Browning’s first full length as Drosera, Erleucht, broke back in March, but we felt the album deserved much more respect than the quiet response it got. You can go ahead and download the album through the Drosera Bandcamp or you can check out our thoughts on some of the standout tracks after the jump. Either way, take a moment of your day to give a listen to one of Nashville’s frontrunners of IDM (that’s Intelligent Dance Music for those of you not in the know).
Erleucht is rife with longer tracks, which perfectly suit the migrant, ethereal vibe inherent throughout the album. This atmospheric attitude is especially evident in the second track, “Uijq”. The classic (and classy) drum machine, piercing synths, and appropriate vocal samples summon comparisons to Loscil and even Aphex Twin, though “Uijq” rarely gets as dense as Richard James prefers. Regardless, don’t be surprised if “Uijq” sucks you into a hypnotic, relaxing daze.
Things put up a bit with the fourth track, “leqp”. Featuring some complex sequencing, the occasional beat drops, and wavering harmonic layers, “leqp” is a perfect example of what IDM should be. For whatever reason, this track always seems to remind us of some alarmingly white ultra lounge on some pristine beach in South France, but regardless of your mental association, the sheer elegance of the design behind this track is breathtaking. Tracks like this help to explain why Browning and his music is considered some of the most forward thinking music out there.
The sixth track, “8o8pqd6”, begins with an immensely satisfying drum machine bursting with little snare rushes. These instruments are soon joined by an interesting merger of arpeggiated harmonic lines and fluttering little bell ditties. A central melody soon takes precedence as this delightful song moves into full swing. Especially enjoyable is the incredibly tasty changes in cutoff and filtering applied to the kit towards the latter half of this excellent track.

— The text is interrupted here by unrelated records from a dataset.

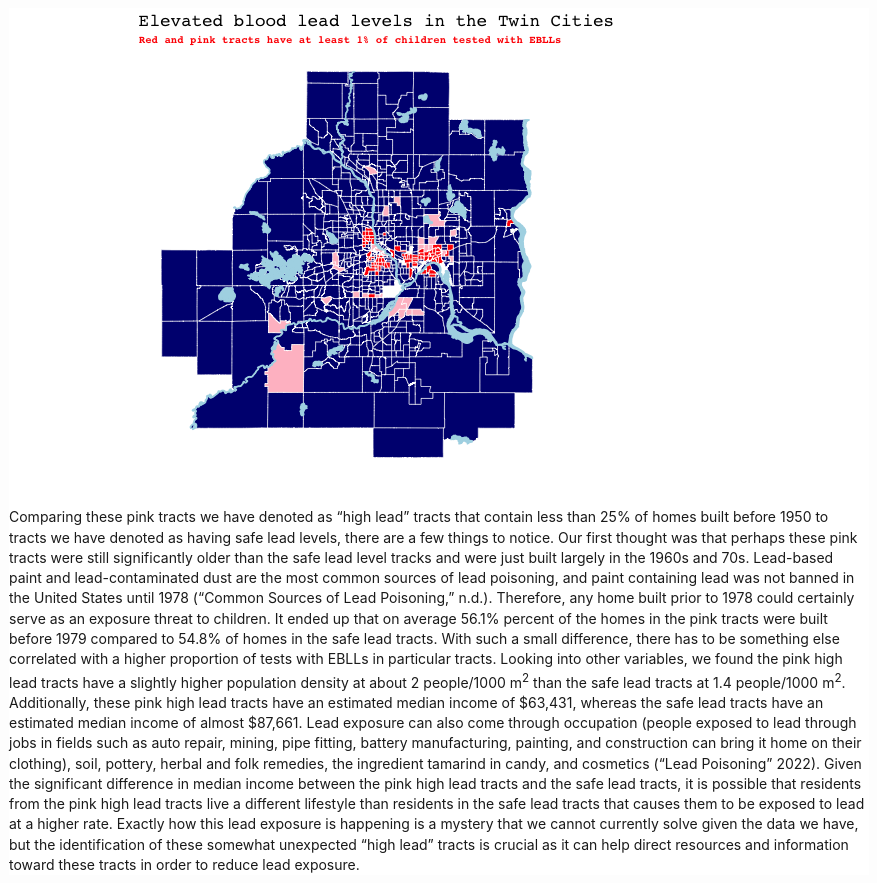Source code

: ![](README_files/figure-gfm/unnamed-chunk-5-1.png)

Comparing these pink tracts we have denoted as “high lead” tracts that
contain less than 25% of homes built before 1950 to tracts we have
denoted as having safe lead levels, there are a few things to notice.
Our first thought was that perhaps these pink tracts were still
significantly older than the safe lead level tracks and were just built
largely in the 1960s and 70s. Lead-based paint and lead-contaminated
dust are the most common sources of lead poisoning, and paint containing
lead was not banned in the United States until 1978 (“Common Sources of
Lead Poisoning,” n.d.). Therefore, any home built prior to 1978 could
certainly serve as an exposure threat to children. It ended up that on
average 56.1% percent of the homes in the pink tracts were built before
1979 compared to 54.8% of homes in the safe lead tracts. With such a
small difference, there has to be something else correlated with a
higher proportion of tests with EBLLs in particular tracts. Looking into
other variables, we found the pink high lead tracts have a slightly
higher population density at about 2 people/1000 m<sup>2</sup> than the
safe lead tracts at 1.4 people/1000 m<sup>2</sup>. Additionally, these
pink high lead tracts have an estimated median income of $63,431,
whereas the safe lead tracts have an estimated median income of almost
$87,661. Lead exposure can also come through occupation (people exposed
to lead through jobs in fields such as auto repair, mining, pipe
fitting, battery manufacturing, painting, and construction can bring it
home on their clothing), soil, pottery, herbal and folk remedies, the
ingredient tamarind in candy, and cosmetics (“Lead Poisoning” 2022).
Given the significant difference in median income between the pink high
lead tracts and the safe lead tracts, it is possible that residents from
the pink high lead tracts live a different lifestyle than residents in
the safe lead tracts that causes them to be exposed to lead at a higher
rate. Exactly how this lead exposure is happening is a mystery that we
cannot currently solve given the data we have, but the identification of
these somewhat unexpected “high lead” tracts is crucial as it can help
direct resources and information toward these tracts in order to reduce
lead exposure.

The album concludes with “O” and perhaps is the most powerful demonstration of Browning’s mastery of rhythm. The pulsating drum track and occasional polyrhythms are not only inspiringly complex, but also provide a perfect framework for the rest of the tracks. The drums seem to fall apart on top of the last few notes of that wavering, familiar synth present throughout Erleucht. This is one of those albums which ends leaving the listener with with that confusing mix of satisfaction and emptiness; in short, this is an album that begs to be played time and again.